(Beginning of Data provided)
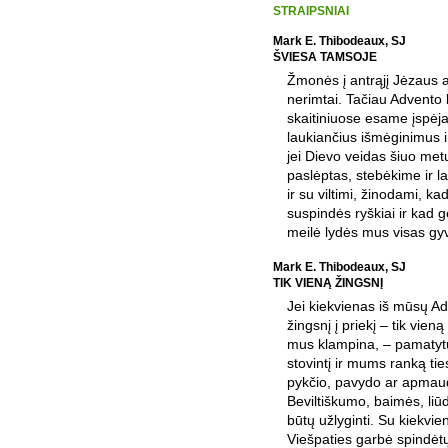
STRAIPSNIAI
Mark E. Thibodeaux, SJ
ŠVIESA TAMSOJE
Žmonės į antrąjį Jėzaus a
nerimtai. Tačiau Advento 
skaitiniuose esame įspėj
laukiančius išmėginimus 
jei Dievo veidas šiuo me
paslėptas, stebėkime ir l
ir su viltimi, žinodami, ka
suspindės ryškiai ir kad g
meilė lydės mus visas gy
Mark E. Thibodeaux, SJ
TIK VIENĄ ŽINGSNĮ
Jei kiekvienas iš mūsų 
žingsnį į priekį – tik vien
mus klampina, – pamatyt
stovintį ir mums ranką ti
pykčio, pavydo ar apmaud
Beviltiškumo, baimės, liūd
būtų užlyginti. Su kiekvi
Viešpaties garbė spindėtų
(End of Data provided)
▶ **What needs to be done**: When you write out the data, keep every line exact and drop the pictures.

▶ **Response area**:
STRAIPSNIAI
Mark E. Thibodeaux, SJ
ŠVIESA TAMSOJE
Žmonės į antrąjį Jėzaus a
nerimtai. Tačiau Advento 
skaitiniuose esame įspėj
laukiančius išmėginimus 
jei Dievo veidas šiuo me
paslėptas, stebėkime ir l
ir su viltimi, žinodami, ka
suspindės ryškiai ir kad g
meilė lydės mus visas gy
Mark E. Thibodeaux, SJ
TIK VIENĄ ŽINGSNĮ
Jei kiekvienas iš mūsų 
žingsnį į priekį – tik vien
mus klampina, – pamatyt
stovintį ir mums ranką ti
pykčio, pavydo ar apmaud
Beviltiškumo, baimės, liūd
būtų užlyginti. Su kiekvi
Viešpaties garbė spindėtų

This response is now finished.